Collected data entries:
* * * * *

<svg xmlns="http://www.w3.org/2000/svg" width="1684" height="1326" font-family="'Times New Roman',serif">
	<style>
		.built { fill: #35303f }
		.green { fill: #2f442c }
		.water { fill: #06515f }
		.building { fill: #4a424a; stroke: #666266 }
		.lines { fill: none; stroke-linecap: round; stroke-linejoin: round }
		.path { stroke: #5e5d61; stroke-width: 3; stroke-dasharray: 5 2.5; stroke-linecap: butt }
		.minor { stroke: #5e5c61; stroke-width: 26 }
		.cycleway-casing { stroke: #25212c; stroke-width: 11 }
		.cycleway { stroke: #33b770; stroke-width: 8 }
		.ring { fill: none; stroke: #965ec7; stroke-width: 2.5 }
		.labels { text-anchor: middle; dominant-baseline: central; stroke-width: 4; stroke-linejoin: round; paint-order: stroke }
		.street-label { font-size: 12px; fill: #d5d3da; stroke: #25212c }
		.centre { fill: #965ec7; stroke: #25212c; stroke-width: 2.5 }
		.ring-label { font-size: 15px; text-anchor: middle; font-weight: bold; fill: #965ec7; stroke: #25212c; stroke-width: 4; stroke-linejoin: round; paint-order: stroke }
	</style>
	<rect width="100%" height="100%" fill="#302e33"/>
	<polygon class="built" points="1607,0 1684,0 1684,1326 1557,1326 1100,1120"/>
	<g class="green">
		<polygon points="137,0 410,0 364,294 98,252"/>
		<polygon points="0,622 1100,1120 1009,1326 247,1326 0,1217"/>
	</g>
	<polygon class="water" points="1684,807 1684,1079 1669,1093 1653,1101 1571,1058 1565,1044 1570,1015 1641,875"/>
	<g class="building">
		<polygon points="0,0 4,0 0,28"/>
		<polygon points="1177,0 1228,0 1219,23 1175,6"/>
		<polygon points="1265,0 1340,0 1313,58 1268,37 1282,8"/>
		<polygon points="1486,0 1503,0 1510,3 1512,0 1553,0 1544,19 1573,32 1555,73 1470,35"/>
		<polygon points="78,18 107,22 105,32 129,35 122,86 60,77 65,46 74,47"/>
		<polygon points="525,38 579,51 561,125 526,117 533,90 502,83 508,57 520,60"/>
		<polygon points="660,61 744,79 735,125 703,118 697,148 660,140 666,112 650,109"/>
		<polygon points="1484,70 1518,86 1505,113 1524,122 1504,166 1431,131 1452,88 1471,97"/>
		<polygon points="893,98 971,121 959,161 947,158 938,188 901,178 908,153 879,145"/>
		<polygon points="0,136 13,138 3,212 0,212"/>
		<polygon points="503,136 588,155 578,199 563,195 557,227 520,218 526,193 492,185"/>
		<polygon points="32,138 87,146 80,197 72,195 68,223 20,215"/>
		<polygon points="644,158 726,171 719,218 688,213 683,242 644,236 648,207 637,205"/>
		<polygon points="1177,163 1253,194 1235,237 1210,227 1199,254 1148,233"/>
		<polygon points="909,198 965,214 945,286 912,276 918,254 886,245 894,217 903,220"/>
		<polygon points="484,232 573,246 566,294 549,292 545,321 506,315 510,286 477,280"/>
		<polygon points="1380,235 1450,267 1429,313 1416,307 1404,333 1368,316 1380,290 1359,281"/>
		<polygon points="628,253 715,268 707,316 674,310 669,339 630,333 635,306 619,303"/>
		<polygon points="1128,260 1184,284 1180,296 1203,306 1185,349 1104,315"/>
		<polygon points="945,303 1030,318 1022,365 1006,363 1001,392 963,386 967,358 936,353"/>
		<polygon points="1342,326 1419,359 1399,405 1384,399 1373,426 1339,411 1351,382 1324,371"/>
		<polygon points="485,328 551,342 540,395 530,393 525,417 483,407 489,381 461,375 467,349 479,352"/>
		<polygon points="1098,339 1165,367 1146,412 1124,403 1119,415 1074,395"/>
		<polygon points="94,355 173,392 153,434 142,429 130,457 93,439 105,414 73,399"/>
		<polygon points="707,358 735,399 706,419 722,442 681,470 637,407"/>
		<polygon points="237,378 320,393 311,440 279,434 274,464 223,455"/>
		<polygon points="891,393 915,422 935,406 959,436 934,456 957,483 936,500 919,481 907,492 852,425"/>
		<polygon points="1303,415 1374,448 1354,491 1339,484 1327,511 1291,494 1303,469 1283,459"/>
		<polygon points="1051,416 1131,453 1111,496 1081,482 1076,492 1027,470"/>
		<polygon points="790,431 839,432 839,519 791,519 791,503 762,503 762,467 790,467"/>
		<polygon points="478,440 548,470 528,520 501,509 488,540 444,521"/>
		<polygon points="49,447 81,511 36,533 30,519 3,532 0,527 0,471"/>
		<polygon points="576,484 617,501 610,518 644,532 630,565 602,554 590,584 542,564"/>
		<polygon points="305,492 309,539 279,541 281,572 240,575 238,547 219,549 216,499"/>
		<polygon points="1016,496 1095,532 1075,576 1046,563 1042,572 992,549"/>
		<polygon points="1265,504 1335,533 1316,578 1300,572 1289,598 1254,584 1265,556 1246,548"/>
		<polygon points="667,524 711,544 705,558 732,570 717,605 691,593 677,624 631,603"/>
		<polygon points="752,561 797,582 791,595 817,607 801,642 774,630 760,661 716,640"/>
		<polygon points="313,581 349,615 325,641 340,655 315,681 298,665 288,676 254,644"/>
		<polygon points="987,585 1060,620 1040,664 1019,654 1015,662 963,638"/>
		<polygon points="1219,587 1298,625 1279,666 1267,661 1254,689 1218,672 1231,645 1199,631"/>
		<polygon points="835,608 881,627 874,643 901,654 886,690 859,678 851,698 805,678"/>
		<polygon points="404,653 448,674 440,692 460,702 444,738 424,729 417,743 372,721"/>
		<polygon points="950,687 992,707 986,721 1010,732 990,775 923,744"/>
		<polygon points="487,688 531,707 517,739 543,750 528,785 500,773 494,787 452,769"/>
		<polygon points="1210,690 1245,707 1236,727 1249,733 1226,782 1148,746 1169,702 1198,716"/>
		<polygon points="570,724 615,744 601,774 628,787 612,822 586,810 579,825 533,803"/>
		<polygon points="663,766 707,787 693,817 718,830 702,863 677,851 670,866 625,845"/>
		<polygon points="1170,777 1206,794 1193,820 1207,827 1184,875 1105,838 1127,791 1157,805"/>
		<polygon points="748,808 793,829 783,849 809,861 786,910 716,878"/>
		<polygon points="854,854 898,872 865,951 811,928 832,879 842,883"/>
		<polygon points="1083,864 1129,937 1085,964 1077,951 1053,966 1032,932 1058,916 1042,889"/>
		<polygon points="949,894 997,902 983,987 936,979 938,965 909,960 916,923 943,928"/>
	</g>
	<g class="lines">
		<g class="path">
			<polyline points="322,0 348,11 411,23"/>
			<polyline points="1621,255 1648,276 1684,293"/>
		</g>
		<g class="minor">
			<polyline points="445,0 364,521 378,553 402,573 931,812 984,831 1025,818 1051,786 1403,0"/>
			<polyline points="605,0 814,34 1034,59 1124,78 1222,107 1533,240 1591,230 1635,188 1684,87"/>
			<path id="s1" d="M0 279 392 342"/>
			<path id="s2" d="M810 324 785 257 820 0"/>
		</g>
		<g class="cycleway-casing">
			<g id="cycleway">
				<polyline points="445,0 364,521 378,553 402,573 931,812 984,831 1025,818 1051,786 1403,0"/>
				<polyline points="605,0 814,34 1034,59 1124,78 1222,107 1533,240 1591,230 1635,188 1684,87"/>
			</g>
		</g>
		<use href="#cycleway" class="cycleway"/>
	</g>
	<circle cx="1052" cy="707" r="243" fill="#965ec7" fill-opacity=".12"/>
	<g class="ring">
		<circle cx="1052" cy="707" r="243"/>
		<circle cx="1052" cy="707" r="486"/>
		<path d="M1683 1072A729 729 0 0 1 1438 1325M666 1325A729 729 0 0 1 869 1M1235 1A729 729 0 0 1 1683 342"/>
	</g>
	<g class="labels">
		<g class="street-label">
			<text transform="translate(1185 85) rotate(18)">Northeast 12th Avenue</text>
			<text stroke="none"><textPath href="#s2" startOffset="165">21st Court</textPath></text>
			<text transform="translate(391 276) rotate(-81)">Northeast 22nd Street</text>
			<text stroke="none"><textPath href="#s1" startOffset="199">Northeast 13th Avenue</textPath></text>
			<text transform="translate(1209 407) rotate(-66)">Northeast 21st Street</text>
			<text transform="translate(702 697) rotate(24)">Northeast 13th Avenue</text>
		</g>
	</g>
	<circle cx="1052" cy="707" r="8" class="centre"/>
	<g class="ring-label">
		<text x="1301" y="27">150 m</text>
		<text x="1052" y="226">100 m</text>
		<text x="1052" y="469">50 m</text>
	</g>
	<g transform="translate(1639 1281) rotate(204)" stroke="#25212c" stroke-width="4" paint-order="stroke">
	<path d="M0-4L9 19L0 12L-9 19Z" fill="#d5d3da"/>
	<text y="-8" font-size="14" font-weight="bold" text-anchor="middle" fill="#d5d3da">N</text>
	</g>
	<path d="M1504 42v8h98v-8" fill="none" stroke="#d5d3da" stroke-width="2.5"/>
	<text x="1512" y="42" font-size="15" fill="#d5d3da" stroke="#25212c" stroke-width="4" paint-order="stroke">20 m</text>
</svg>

* * * * *

[REQUIRED WORK]:
All lines carrying the word "linecap" must be copied from the data above.

[ANSWER SECTION]:
		.lines { fill: none; stroke-linecap: round; stroke-linejoin: round }
		.path { stroke: #5e5d61; stroke-width: 3; stroke-dasharray: 5 2.5; stroke-linecap: butt }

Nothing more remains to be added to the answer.